** Opening EXERCISE DATA block **

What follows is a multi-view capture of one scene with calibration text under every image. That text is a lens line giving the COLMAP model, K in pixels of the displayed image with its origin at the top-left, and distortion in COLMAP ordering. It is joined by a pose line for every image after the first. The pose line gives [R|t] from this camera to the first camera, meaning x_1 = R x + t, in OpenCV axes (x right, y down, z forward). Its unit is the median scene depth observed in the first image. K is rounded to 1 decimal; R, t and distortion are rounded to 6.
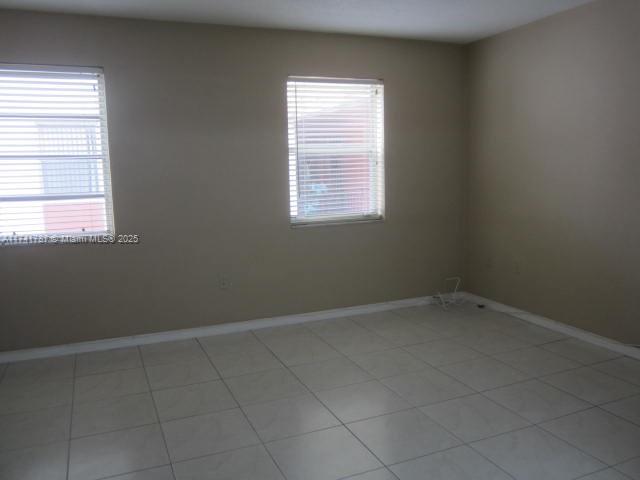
lens RADIAL K [[536.1, 0, 317.8], [0, 536.1, 246.5], [0, 0, 1]] dist [-0.032995, 0.006036]
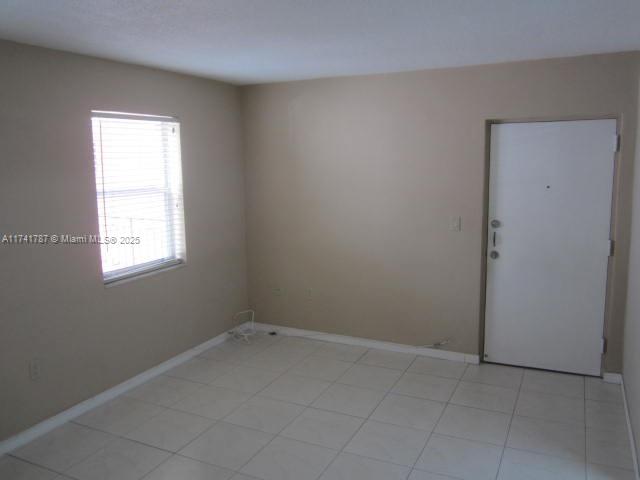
lens RADIAL K [[536.1, 0, 317.8], [0, 536.1, 246.5], [0, 0, 1]] dist [-0.032995, 0.006036]
pose [[0.749688, -0.089382, 0.655728, -0.332055], [0.090152, 0.995394, 0.032613, -0.093475], [-0.655622, 0.034665, 0.754293, 0.134122]]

** Closing EXERCISE DATA block **

**WORK TO BE COMPLETED:** Return every line above that contains the word "pose".

**REPLY TO THE EXERCISE:**
What follows is a multi-view capture of one scene with calibration text under every image. That text is a lens line giving the COLMAP model, K in pixels of the displayed image with its origin at the top-left, and distortion in COLMAP ordering. It is joined by a pose line for every image after the first. The pose line gives [R|t] from this camera to the first camera, meaning x_1 = R x + t, in OpenCV axes (x right, y down, z forward). Its unit is the median scene depth observed in the first image. K is rounded to 1 decimal; R, t and distortion are rounded to 6.
pose [[0.749688, -0.089382, 0.655728, -0.332055], [0.090152, 0.995394, 0.032613, -0.093475], [-0.655622, 0.034665, 0.754293, 0.134122]]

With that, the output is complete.